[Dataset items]
◇ ◇ ◇ ◇ ◇ ◇ ◇
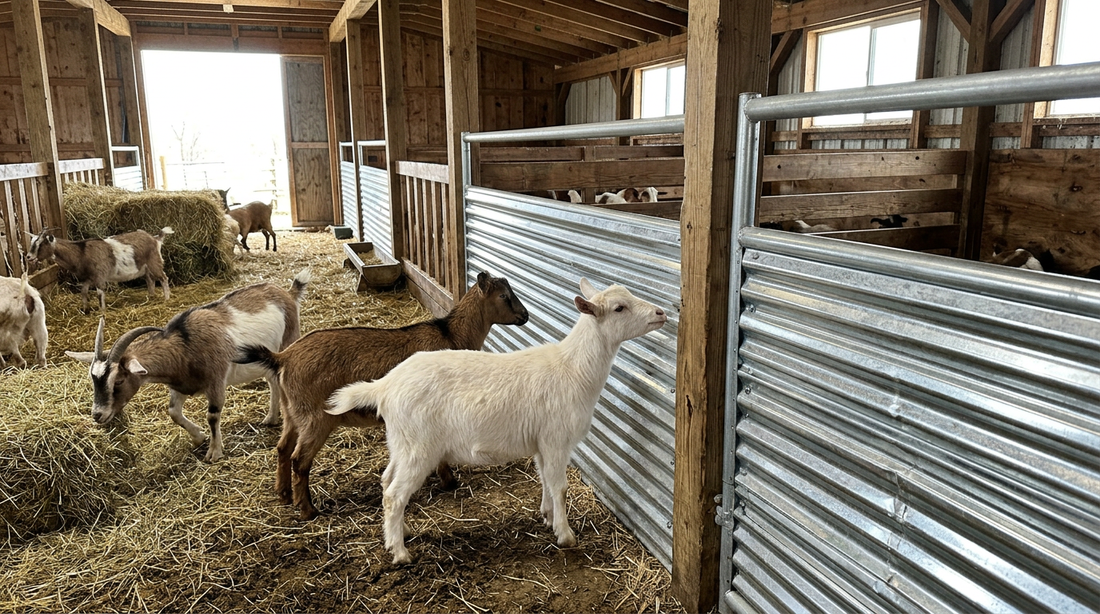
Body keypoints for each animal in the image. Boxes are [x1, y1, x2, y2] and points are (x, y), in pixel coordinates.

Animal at [27, 227, 173, 313]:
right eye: (32, 243)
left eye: (42, 244)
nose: (28, 257)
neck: (81, 252)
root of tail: (155, 238)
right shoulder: (88, 277)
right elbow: (83, 291)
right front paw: (85, 309)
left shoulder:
◇ ◇ ◇ ◇ ◇ ◇ ◇
Return each line of the entries that holds the string "right".

### Response to the task
right eye: (32, 243)
right shoulder: (88, 277)
right elbow: (83, 291)
right front paw: (85, 309)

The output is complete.